Crowdsource This!

In November NYT columnist Joe Nocera wrote a column about the Steve Brill book that took the trite party line on charter schools – they can’t scale etc…and the trite union line – it’s all about collaboration.  Some truth to both claims but both issues are also, of course, much more complicated.  Today he’s back with a column going hard the other way – touting a charter school in Rhode Island and a reading initiative launched in tandem with the local school district (none other than Central Falls, btw).  I  haven’t visited this school but when I look at the data it looks to be trailing state averages in math and reading? Today’s column touts dramatic gains in reading in grades k-2 as a result of this initiative, and the state only reports the data in grades 3 onward so perhaps…but what measures are being used her to cite “dramatic” gains? Anyone know what’s up?  Update: Here’s some data (pdf).

2 Replies to “Crowdsource This!”

  1. Rotherham:
    In November NYT columnist Joe Nocera wrote a column about the Steve Brill book that took the trite party line on charter schools – they can’t scale etc…

    Nocera:
    Though a fan of the charter school movement, Brill concluded that, by themselves, charters were never going to fix what ails the nation’s public schools; you couldn’t possibly scale them to encompass 50 million public school students.

    Again, Roehrham:
    Anyone know what’s up?

  2. Few of us in the charter movement have grandiose visions of replacing the traditional public school system.

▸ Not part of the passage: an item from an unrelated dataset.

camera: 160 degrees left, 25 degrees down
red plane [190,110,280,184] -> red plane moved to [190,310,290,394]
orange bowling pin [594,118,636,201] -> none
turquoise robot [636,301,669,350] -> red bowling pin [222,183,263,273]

The traditional public school system has too many inherent issues of seniority, promotion from political connections than merit, and multiple bureaucratic layers of inefficiency that it is the antithesis of entrepreneurial, innovative, and effective.

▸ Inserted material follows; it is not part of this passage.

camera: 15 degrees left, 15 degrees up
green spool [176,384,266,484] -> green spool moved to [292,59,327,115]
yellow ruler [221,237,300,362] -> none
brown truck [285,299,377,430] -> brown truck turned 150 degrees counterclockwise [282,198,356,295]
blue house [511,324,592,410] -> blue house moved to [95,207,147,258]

    What charter operators really want to accomplish is to introduce a rigorous academic program that impacts students in a particular community. If successful, such schools can have a positive impact on neighborhood schools through competition. I never took any measure of satisfaction when my charter schools outperformed traditional schools in the community.

    What is troubling to many charter operators is the effort (money, time, resources) that school districts, and unions, put into discrediting charter schools, and building obstacles to their operations, rather than investing these resources into student achievement.

    Any school operator, public/private/charter, can identify with the challenges of serving students, parents, teachers, staff, and the community at large. The last thing that any school leader needs is another challenge.